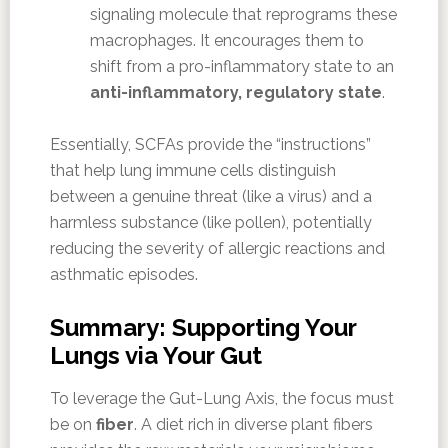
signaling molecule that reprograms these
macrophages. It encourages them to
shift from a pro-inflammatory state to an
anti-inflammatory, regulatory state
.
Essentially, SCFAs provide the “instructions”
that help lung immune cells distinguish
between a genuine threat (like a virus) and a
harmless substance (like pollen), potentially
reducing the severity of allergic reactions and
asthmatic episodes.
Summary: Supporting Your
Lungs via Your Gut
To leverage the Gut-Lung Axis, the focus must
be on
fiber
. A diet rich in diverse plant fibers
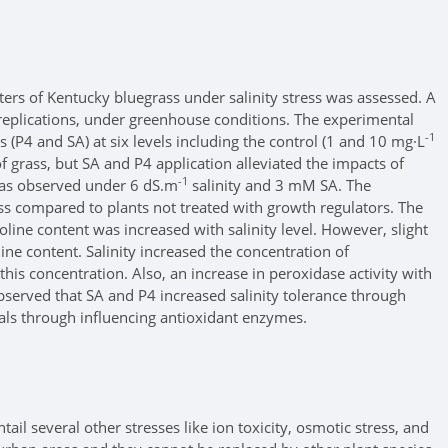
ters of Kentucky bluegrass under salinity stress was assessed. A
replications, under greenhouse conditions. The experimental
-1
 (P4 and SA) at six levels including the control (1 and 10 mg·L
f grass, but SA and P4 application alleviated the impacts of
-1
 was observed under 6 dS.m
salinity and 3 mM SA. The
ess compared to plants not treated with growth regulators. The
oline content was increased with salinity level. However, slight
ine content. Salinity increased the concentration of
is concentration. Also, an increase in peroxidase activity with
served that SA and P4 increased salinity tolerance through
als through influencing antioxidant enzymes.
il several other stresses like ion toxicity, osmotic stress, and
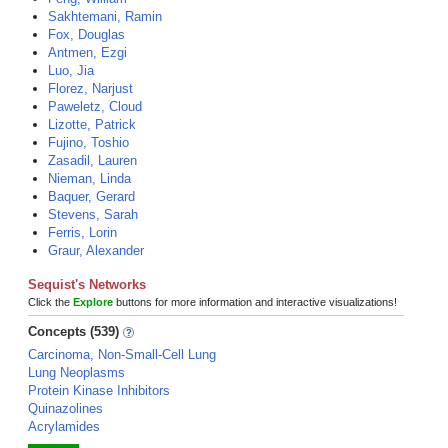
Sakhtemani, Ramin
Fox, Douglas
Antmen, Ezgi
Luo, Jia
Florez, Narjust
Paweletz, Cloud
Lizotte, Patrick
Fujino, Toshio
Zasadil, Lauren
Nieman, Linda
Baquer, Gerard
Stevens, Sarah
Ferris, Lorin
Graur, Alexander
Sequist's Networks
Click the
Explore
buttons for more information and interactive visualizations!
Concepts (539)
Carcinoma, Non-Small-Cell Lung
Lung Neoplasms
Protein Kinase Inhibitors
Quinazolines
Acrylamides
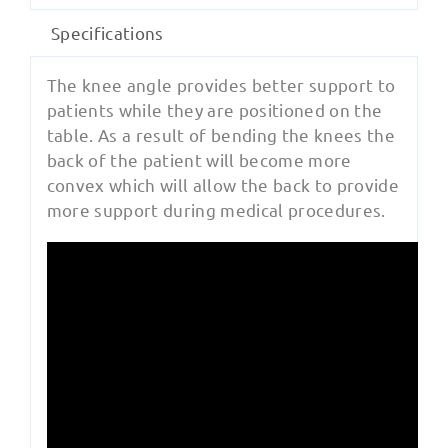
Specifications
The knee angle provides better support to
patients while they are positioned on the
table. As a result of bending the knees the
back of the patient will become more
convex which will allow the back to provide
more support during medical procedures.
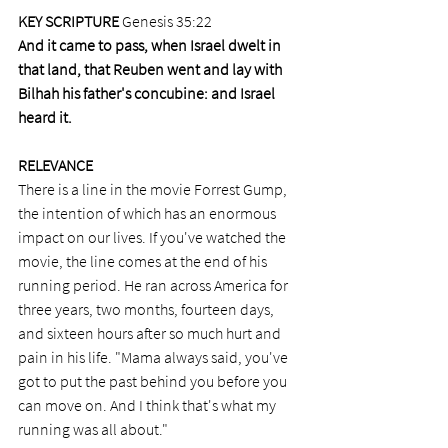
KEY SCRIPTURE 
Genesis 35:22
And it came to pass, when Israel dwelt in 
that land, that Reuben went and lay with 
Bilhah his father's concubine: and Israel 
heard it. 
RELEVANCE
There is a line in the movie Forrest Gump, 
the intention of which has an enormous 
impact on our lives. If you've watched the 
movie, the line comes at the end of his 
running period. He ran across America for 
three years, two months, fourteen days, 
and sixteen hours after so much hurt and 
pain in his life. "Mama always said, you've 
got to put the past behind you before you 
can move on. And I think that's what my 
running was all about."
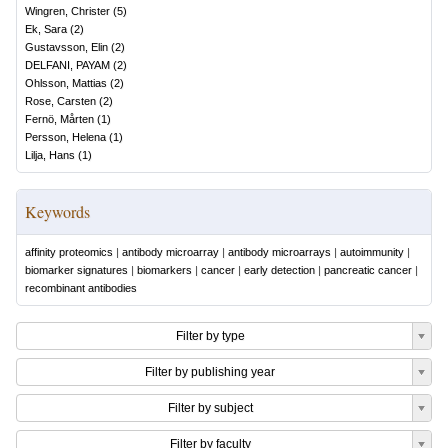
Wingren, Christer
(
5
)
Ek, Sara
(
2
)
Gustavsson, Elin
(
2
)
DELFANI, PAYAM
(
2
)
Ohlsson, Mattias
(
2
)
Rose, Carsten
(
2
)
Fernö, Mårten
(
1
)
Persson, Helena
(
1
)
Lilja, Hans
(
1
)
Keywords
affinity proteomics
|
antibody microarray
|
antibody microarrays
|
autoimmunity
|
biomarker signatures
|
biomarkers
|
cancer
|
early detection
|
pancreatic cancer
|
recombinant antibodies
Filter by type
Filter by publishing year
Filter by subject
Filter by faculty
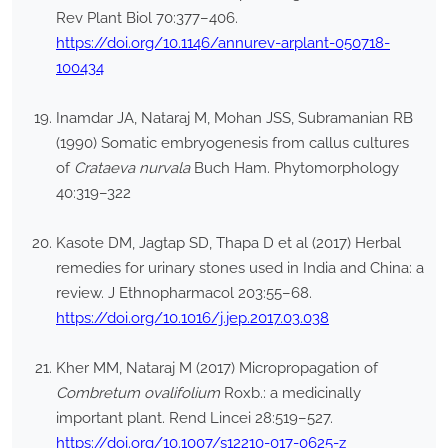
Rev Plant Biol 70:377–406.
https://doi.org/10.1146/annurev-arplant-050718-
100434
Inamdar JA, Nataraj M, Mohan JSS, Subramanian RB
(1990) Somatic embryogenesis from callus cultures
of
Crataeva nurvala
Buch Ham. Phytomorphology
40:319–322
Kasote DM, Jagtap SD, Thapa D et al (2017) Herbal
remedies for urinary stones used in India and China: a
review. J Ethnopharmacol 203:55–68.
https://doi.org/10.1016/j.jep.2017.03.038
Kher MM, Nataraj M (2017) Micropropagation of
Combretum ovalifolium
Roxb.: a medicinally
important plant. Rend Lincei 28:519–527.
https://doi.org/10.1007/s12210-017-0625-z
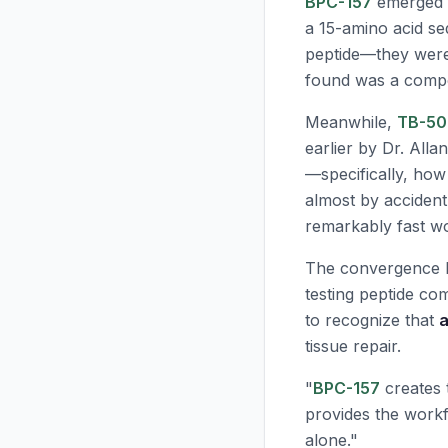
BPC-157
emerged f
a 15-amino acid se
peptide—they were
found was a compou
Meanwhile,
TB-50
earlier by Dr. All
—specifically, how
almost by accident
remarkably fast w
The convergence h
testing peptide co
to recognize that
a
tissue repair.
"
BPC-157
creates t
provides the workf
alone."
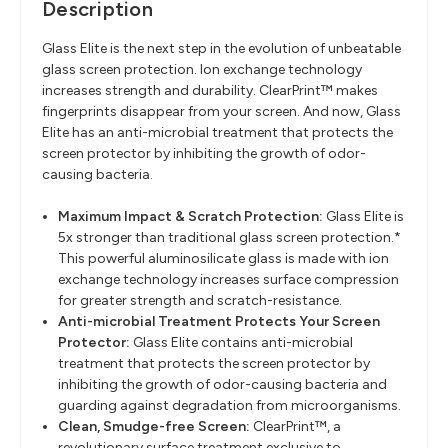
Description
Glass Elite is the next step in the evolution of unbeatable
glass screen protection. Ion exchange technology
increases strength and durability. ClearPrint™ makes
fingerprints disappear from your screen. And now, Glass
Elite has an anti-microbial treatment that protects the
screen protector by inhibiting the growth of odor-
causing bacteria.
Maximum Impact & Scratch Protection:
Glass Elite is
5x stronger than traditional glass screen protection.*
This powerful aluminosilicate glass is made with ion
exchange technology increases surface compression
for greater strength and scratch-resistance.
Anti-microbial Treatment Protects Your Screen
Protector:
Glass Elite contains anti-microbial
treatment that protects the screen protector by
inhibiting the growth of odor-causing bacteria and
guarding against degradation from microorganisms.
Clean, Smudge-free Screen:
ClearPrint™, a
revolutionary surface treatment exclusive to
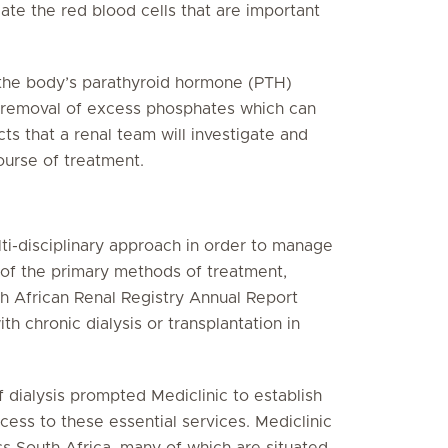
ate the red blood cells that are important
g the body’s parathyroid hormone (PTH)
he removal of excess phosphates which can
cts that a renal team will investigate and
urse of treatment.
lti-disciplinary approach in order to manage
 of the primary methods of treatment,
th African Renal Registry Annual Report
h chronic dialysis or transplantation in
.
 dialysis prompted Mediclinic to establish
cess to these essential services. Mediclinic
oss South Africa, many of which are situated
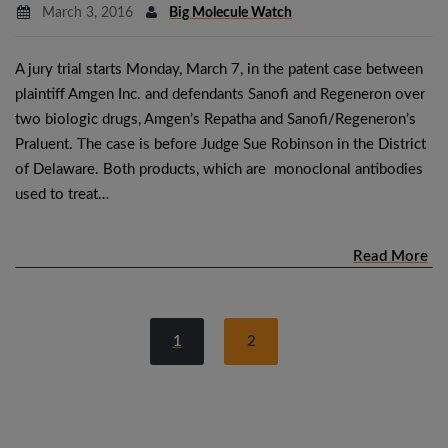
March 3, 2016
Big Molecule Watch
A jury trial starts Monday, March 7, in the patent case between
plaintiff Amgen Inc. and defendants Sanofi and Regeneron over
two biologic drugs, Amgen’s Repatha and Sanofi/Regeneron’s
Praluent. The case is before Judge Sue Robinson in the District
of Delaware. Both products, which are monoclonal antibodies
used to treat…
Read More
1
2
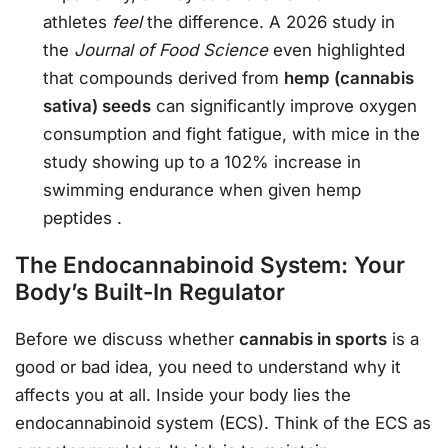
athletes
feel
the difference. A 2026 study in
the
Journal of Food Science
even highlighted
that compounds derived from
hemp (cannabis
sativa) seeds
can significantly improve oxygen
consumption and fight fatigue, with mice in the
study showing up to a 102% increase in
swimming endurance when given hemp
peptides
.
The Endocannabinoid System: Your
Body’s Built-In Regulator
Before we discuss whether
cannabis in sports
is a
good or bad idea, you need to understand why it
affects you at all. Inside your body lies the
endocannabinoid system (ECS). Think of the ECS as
------------------------------------------------
▶ Task
Look through the material above for the string "stress" and copy each line that has it.

▶ Output
ters of Kentucky bluegrass under salinity stress was assessed. A
il several other stresses like ion toxicity, osmotic stress, and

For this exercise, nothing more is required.